His time in Boston ended ignominiously and a job in broadcasting ensued. But for Francona, while the time in the booth for ESPN was fun and revitalizing, a return to the dugout was always in the cards.
“I needed to step back: managing will wear you out,” Francona said. “I talked to five or six guys about it (returning to managing). Some guys came back, some guys didn’t. Some guys found their niche (away from coaching); some guys just never had a job open up that they wanted. There are not many good jobs out there. Somebody has to want you. But when this job opened up, I knew I was coming back. To get away for a year made me appreciate some things more.”
But the return to postseason play after ending the season with 10 straight victories is rejuvenating not just the city but also the Tribe’s manager and his players.
“I am enjoying myself,” Francona said. “It is a good group. I have grown real fond of this group in a hurry. It doesn’t mean there haven’t been bumps in the road, but it is fun to see how good we can get. The answer is not there yet. We still have got a lot of baseball.”

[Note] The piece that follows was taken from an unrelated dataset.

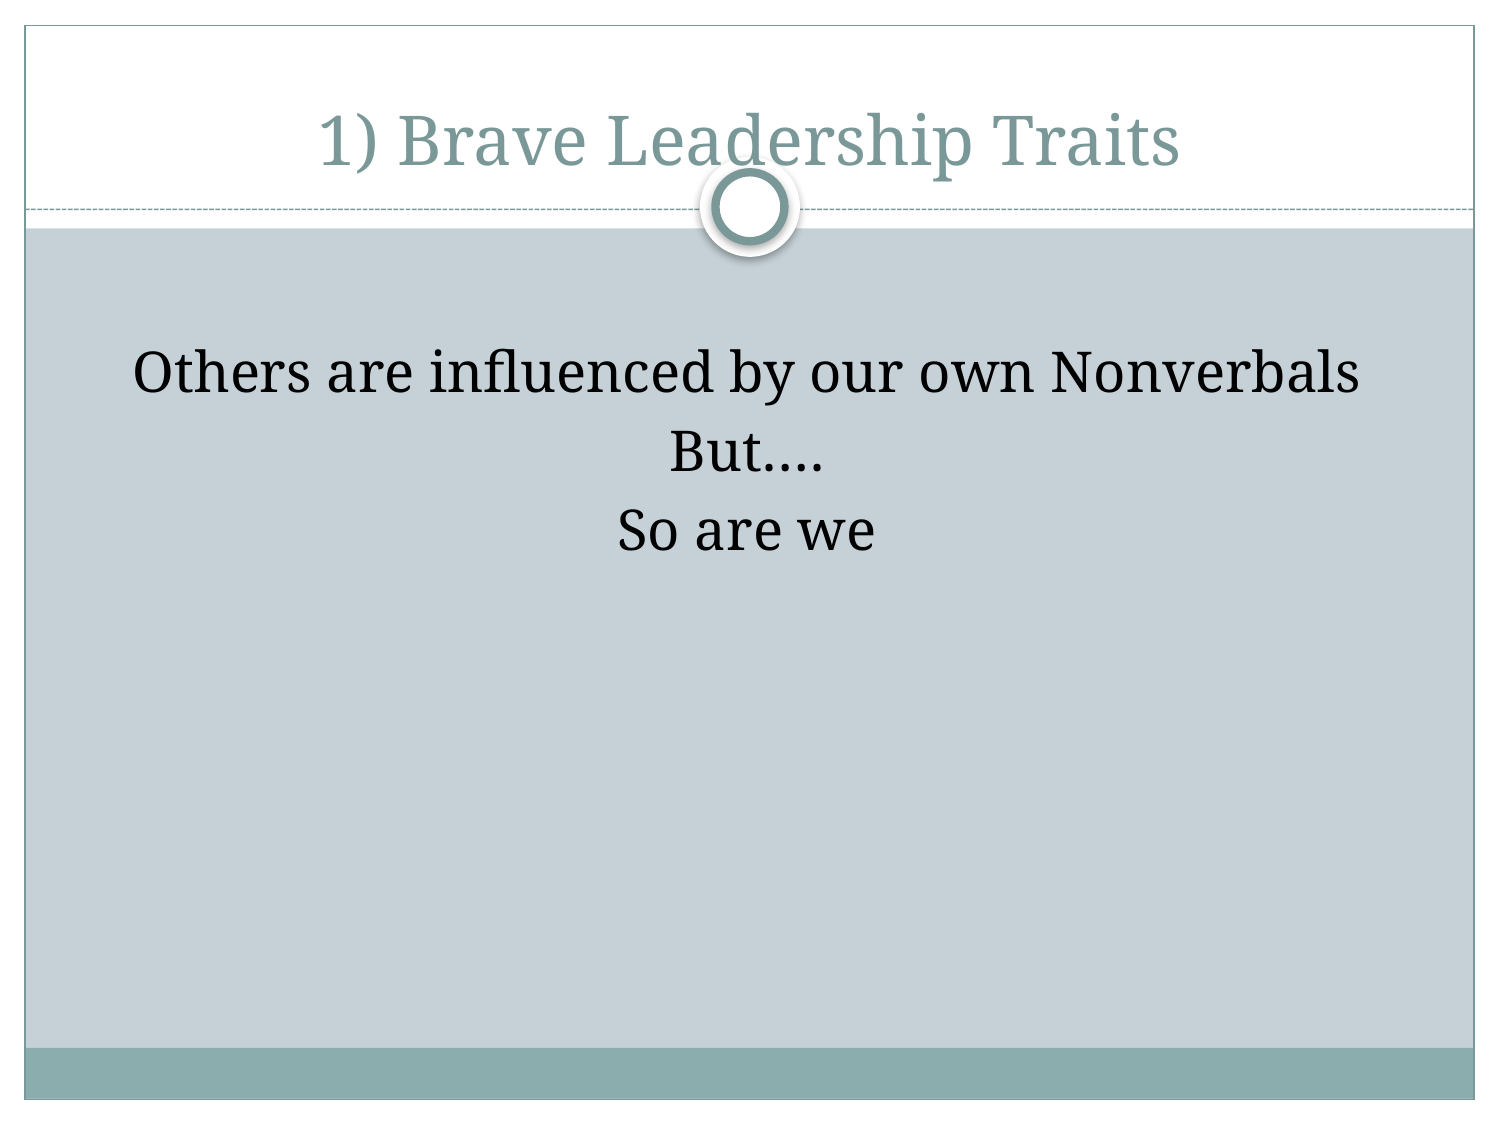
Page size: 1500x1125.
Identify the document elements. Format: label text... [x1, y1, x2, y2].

With Danny Salazar, slated to start against Tampa Bay to open the postseason, the regular season meant pitch counts and some over-protection for the rookie not long removed from Tommy John surgery and pitching in the Minor Leagues. Francona is happy with his progression this season and will trust the right-hander in the Tribe’s first playoff game against a confident team that will be playing in October for the fourth time in the last six years.
“The challenge is—and he is not one to complain about it—he is coming off Tommy John (surgery) and we need recognize that, be cognizant of that,” Francona said. “We all are on the same page organizationally, in the middle of a game when you know he can get guys out but the kid has a long career, sometimes you have to give yourself a kick in the pants and do the right thing. He is tremendous.”